Однажды он уронил яблоко. Лицо его обиженно сморщилось, вялый косой взгляд (почему-то голова у него тогда не поворачивалась, а может, он был чересчур туго закутан) следил за тем, как оно катилось по земле, пересекло черту и остановилось в двух шагах от нас...
Яблоко лежало у наших ног, но страшные туберкулезные па-дочки роились в воздухе сразу же по ту сторону черты, и каждый, переступивший ее, был обречен, по уверениям родителей, заболеть смертельной болезнью...
Друг посмотрел мне прямо в глаза и очень тихо сказал: "Дай". Это было первое слово, которое он произнес за многие дни сидения на табуретке.

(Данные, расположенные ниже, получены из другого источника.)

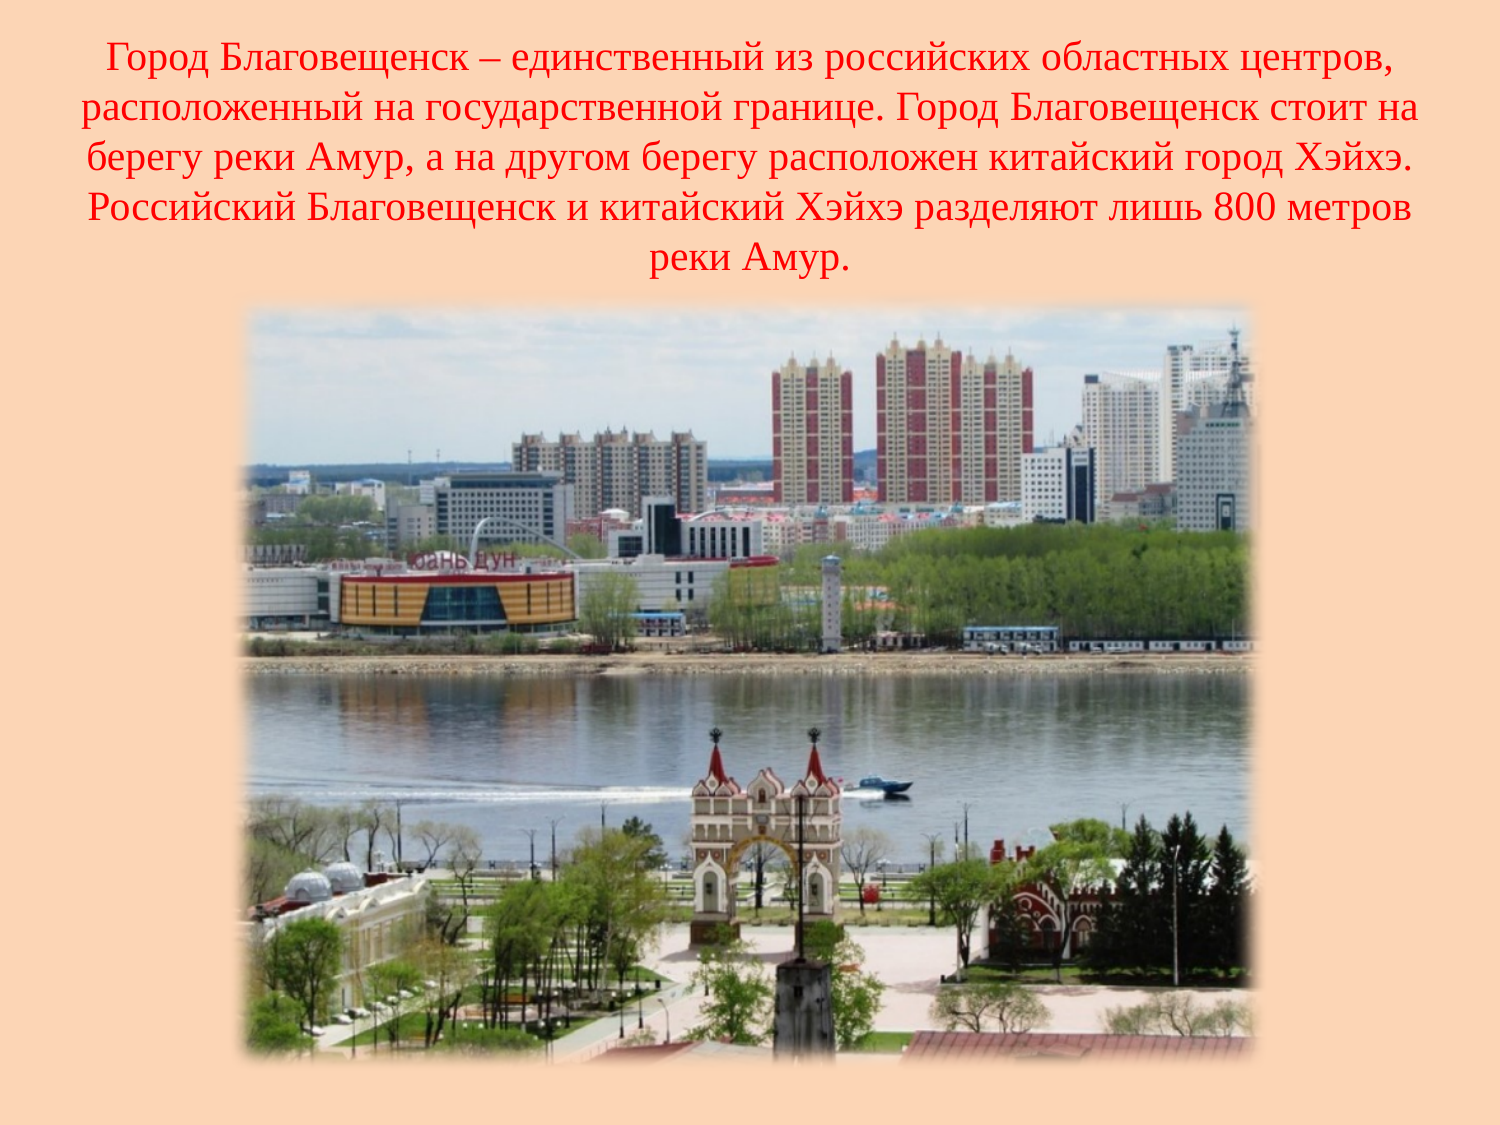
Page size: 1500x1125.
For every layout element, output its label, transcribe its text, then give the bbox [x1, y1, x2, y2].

А может, мне послышалось... Но, получив свое яблоко, Друг точно сказал: "Спасибо". Он был воспитанным мальчиком, Друг. И остался таким на всю жизнь. Не то что Крошка, который сидит, обиженно нахохлившись, на табуретке и даже не подозревает, какие грустные события происходили в этом дворе много лет назад, когда жители еще не покинули его из-за надвигающегося карьера...
Ну, теперь, когда штанга, последний раз застыв на вытянутых руках, отброшена через голову на свое место, к стенке, можно поинтересоваться, из-за чего все же Крошка пришел в такое возбуждение.
Махровый халат висит под лестницей, иду за ним; Крошка спешит следом.
– Ты обещал мне одолжить премиальные?
– Ну?..
– Ребята тоже?
– Ну...
– Вместе с годовыми это сколько? Две четыреста?